No soy temeroso, he recibido golpes. Alguien (un hombre enfurecido) me agarró la mano y le clavó un cuchillo. Cuánta sangre. Después, ese hombre temblaba. Me ofreció su mano para que yo la clavara sobre la mesa o contra una puerta. Por haberme hecho esa herida, el hombre, un loco, se creía mi amigo; empujaba a su mujer a mis brazos; me seguía por la calle gritando: “Estoy condenado, soy la marioneta de un delirio inmoral, quiero confesar, quiero confesar”. Un loco extraño. Mientras tanto la sangre goteaba sobre mi único traje. (...)

Tengo que confesarlo, leí muchos libros. Cuando desaparezca, todos esos volúmenes cambiarán sin sentirlo: serán más amplios los márgenes, menos tensas las ideas. Sí, he hablado con demasiadas personas, lo cual me atormenta hoy en día; cada persona fue para mí como un pueblo entero. Ese Otro inmenso me ha permitido encontrarme a mí mismo más de lo que hubiera querido. Ahora mi existencia es de una solidez sorprendente; incluso las enfermedades mortales me encuentran resistente. Me disculpo por ello, pero debo enterrar a algunos antes que a mí.
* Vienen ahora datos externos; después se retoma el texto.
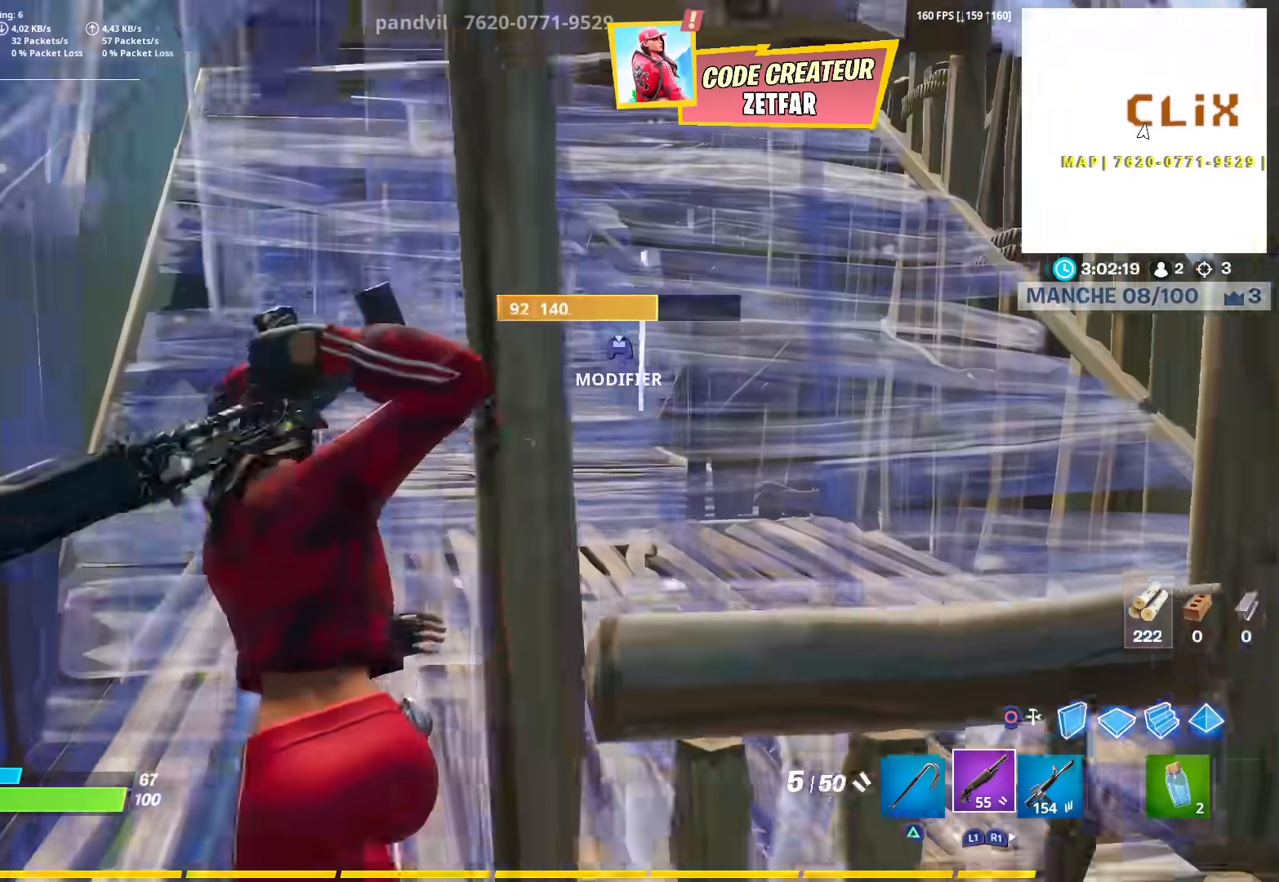
{"buttons": [], "left_stick": "up-right", "right_stick": "right", "events": [[83, "left_stick", "up-right"], [133, "left_stick", "center"], [267, "right_stick", "right"], [467, "left_stick", "up-right"]]}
Empezaba a caer en la miseria. Lentamente, ésta trazaba círculos a mi alrededor, de los cuales el primero parecía que iba a respetarme, pero el último me despojaba de todo salvo de mí mismo. Un día descubrí que estaba encerrado dentro de la ciudad: viajar no era más que una ilusión. El teléfono dejó de sonar. Mis trajes se gastaron. Tuve frío: que llegara pronto la primavera. Iba a las bibliotecas. Me hice amigo de un empleado que me permitía bajar a los sótanos con buena calefacción. Para devolverle el favor, yo galopaba alegremente por pasarelas minúsculas y le llevaba volúmenes que luego él entregaba al oscuro espíritu de la lectura. Pero ese espíritu lanzó contra mí palabras poco amables; bajo su mirada, yo me empequeñecía; él me vio tal cual era, un insecto, un animalejo con mandíbulas, proveniente de las regiones más oscuras de la miseria. ¿Quién era yo? Responder esta pregunta me habría sumido en un gran desasosiego.

Al salir, tuve una visión fugaz: a dos pasos, justo en la esquina de la calle que debía abandonar, se había detenido una mujer con una carriola, apenas la distinguía, ella manipulaba la carriola para hacer que entrara por la puerta de un estacionamiento. En ese preciso momento entró por esa misma puerta un hombre al que no había visto aproximarse. Ya había franqueado el umbral cuando hizo un movimiento de retroceso y volvió a salir. Mientras se hallaba junto a la entrada, la carriola, pasando frente a él, se levantó ligeramente para franquear la puerta y la mujer joven, tras alzar la cabeza para mirarlo, desapareció a su vez.